6. The reticle leveling system of claim 4, wherein the base mount includes two pairs of magnets located on the underside of the base mount, the first pair being located at a first end of the base mount and the second pair being located at a second, opposite end of the base mount.

7. The reticle leveling system of claim 1, wherein the base mount includes a side clamp screw.

8. The reticle leveling system of claim 1, wherein the track is removably attached to the base mount using slidable track guides on either side of the base mount.

9. The reticle leveling system of claim 1, wherein the scope saddle is slidable vertically up and down the track.

10. The reticle leveling system of claim 9, wherein the scope saddle includes a scope saddle mount that is a block having a triangular cutout on its bottom portion, the triangular cutout having angled, interior faces.

11. The reticle leveling system of claim 10, wherein the scope saddle also includes a scope saddle faceplate that is positioned between the track and the scope saddle mount.

12. The reticle leveling system of claim 11, wherein the base mount further includes a rear height adjustment screw that enables a rear end of the base mount to vertically adjust.

13. The reticle leveling system of claim 1, further comprising:

a tripod; and

an alignment grid attachable to a top of the tripod.

14. The reticle leveling system of claim 13, wherein the alignment grid includes cross-hatching in a color other than black.

15. A reticle leveling system comprising:

a base mount structured and configured to mount to an elongated portion of a firearm;

a track removably attached to a front end of the base mount, the track having a level;

a scope saddle that is slidingly adjustable along a vertical portion of the track; and

a light projector attached to the scope saddle through an opening in the track.
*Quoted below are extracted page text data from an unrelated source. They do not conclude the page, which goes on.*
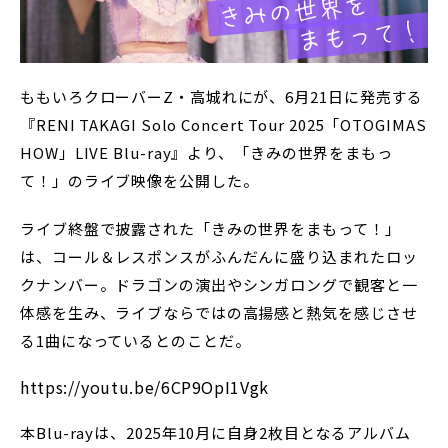
ももいろクローバーZ・高城れにが、6月21日に発売する
『RENI TAKAGI Solo Concert Tour 2025「OTOGIMAS
HOW」LIVE Blu-ray』より、「きみの世界をまもっ
て！」のライブ映像を公開した。
ライブ終盤で披露された「きみの世界をまもって！」
は、コール＆レスポンスがふんだんに盛り込まれたロッ
クナンバー。ドラゴンの演出やシンガロングで観客と一
体感を生み、ライブならではの高揚感と熱気を感じさせ
る1曲になっているとのことだ。
https://youtu.be/6CP9OpI1Vgk
本Blu-rayは、2025年10月に自身2枚目となるアルバム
16. A method of leveling a scope of a firearm, the method comprising:

attaching a track to a base mount;

securing the base mount to an elongated portion of the firearm;

sliding a scope saddle along the track until the scope saddle engages an outer diameter of the scope of the firearm; and

activating a light projector that is attached to the scope saddle and aligned with a front of the scope of the firearm to project an image of a scope reticle out through an eyepiece of the scope.

17. The method of claim 16, the method further comprising:

leveling the firearm using a level attached to a top of the track;

attaching an alignment grid to a top of a tripod;

leveling the alignment grid using a second level attached to a top of the alignment grid;

aligning the image of the scope reticle on the alignment grid; and

rotating the scope to match reticle lines of the scope reticle with graph lines on the alignment grid.

18. The method of claim 16, wherein the elongated portion of a firearm is a barrel and a bottom of the base mount includes at least one pair of magnets to secure the base mount to the barrel.

19. The method of claim 16, wherein the elongated portion of a firearm is a rail and the base mount includes a side clamp screw that pulls together two opposing sides of the base mount to secure the base mount to the rail.

20. The method of claim 16, wherein the light projector includes a light projector focus and a ribbed collar, wherein the ribbed collar attaches to the scope saddle, and wherein the angle of light from the light projector is adjusted by pushing, pulling, and rotating the light projector focus.